> **INSTRUCTIONS TO FOLLOW**: Among the records that follow, set down only the lines from the one containing "Table 6 Parameters" to the one containing "Figure 1. Architecture", both included, exactly.

> **RECORDS SHOWN**:
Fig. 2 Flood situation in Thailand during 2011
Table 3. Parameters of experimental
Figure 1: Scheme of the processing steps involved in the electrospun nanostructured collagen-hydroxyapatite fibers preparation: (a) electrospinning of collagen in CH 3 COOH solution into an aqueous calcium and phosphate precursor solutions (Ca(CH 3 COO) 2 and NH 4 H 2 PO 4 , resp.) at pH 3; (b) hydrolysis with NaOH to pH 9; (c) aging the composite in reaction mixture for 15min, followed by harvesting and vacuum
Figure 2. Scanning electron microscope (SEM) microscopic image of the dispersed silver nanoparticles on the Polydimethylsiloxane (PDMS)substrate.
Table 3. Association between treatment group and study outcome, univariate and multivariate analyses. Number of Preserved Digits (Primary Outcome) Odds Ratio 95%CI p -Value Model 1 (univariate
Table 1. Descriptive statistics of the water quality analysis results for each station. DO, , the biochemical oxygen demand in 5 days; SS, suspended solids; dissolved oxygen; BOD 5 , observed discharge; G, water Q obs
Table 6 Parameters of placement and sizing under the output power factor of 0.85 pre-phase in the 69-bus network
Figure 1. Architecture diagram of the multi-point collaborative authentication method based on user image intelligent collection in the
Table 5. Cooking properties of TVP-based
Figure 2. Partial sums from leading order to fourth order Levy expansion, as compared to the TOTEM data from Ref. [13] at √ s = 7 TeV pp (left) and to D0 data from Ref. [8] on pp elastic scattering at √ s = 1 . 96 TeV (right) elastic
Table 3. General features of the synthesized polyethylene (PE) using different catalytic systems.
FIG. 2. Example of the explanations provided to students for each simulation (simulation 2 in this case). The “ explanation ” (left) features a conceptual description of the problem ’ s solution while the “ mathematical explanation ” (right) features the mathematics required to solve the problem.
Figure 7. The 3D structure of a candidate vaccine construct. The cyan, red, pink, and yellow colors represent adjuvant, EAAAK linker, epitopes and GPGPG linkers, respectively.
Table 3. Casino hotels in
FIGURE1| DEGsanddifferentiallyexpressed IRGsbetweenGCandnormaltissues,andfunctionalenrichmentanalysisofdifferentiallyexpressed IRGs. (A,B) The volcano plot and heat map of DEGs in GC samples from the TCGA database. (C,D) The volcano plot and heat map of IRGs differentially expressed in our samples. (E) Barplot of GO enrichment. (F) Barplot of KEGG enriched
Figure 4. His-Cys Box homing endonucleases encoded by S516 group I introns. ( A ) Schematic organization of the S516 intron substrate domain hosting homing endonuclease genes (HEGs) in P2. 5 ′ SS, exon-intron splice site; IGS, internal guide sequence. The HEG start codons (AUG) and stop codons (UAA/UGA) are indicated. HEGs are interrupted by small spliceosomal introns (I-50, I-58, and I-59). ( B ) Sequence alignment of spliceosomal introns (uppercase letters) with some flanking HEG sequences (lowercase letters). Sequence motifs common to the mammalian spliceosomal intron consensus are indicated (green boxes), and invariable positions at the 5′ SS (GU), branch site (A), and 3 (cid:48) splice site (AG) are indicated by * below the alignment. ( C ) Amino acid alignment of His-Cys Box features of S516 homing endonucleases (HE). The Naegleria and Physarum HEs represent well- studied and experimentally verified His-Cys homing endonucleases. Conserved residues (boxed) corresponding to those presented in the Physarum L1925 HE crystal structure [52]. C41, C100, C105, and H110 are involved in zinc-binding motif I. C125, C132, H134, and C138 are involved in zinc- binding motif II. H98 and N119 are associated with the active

> **RESULT**:
Table 6 Parameters of placement and sizing under the output power factor of 0.85 pre-phase in the 69-bus network
Figure 1. Architecture diagram of the multi-point collaborative authentication method based on user image intelligent collection in the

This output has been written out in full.